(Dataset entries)
<<<<
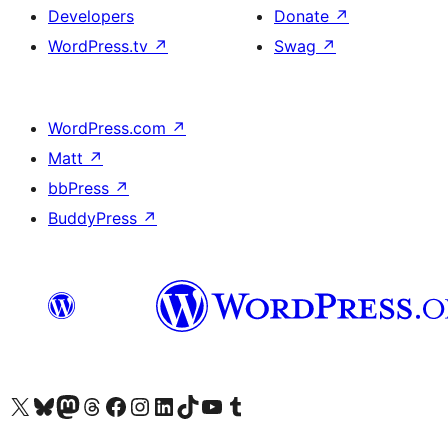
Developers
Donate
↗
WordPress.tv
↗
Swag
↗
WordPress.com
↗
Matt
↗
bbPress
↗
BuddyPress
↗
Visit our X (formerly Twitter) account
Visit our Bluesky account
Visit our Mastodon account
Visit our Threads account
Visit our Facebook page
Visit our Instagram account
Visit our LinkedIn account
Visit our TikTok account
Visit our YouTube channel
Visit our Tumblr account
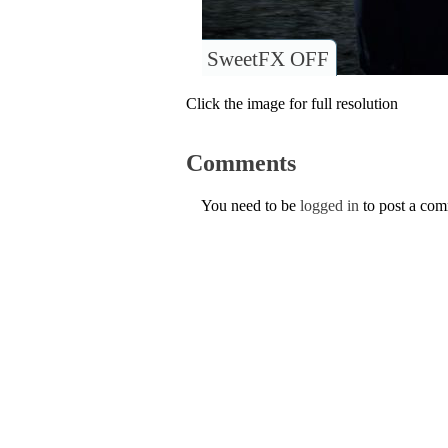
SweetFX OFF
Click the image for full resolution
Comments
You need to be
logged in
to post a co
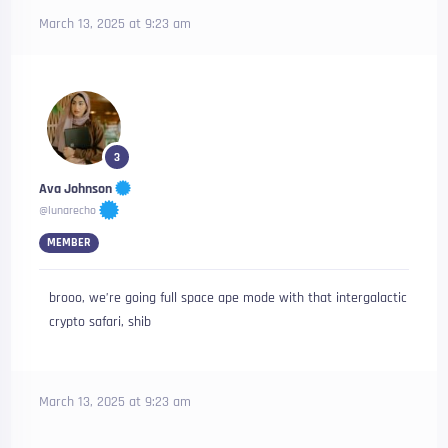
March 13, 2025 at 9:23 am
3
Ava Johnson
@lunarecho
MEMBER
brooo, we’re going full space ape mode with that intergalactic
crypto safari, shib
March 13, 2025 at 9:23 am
>>>>
<<<<
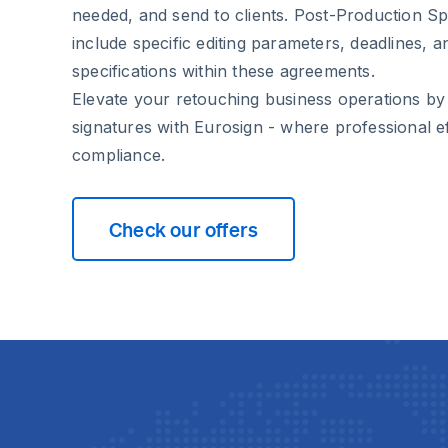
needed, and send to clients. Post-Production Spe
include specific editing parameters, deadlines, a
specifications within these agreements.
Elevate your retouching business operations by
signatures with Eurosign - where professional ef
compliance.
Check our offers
>>>>
- WHAT YOU SHOULD DO:
Echo the lines starting at the one containing "SweetFX OFF" and ending at the one containing "to post a co".

- TASK SOLUTION:
SweetFX OFF
Click the image for full resolution
Comments
You need to be
logged in
to post a co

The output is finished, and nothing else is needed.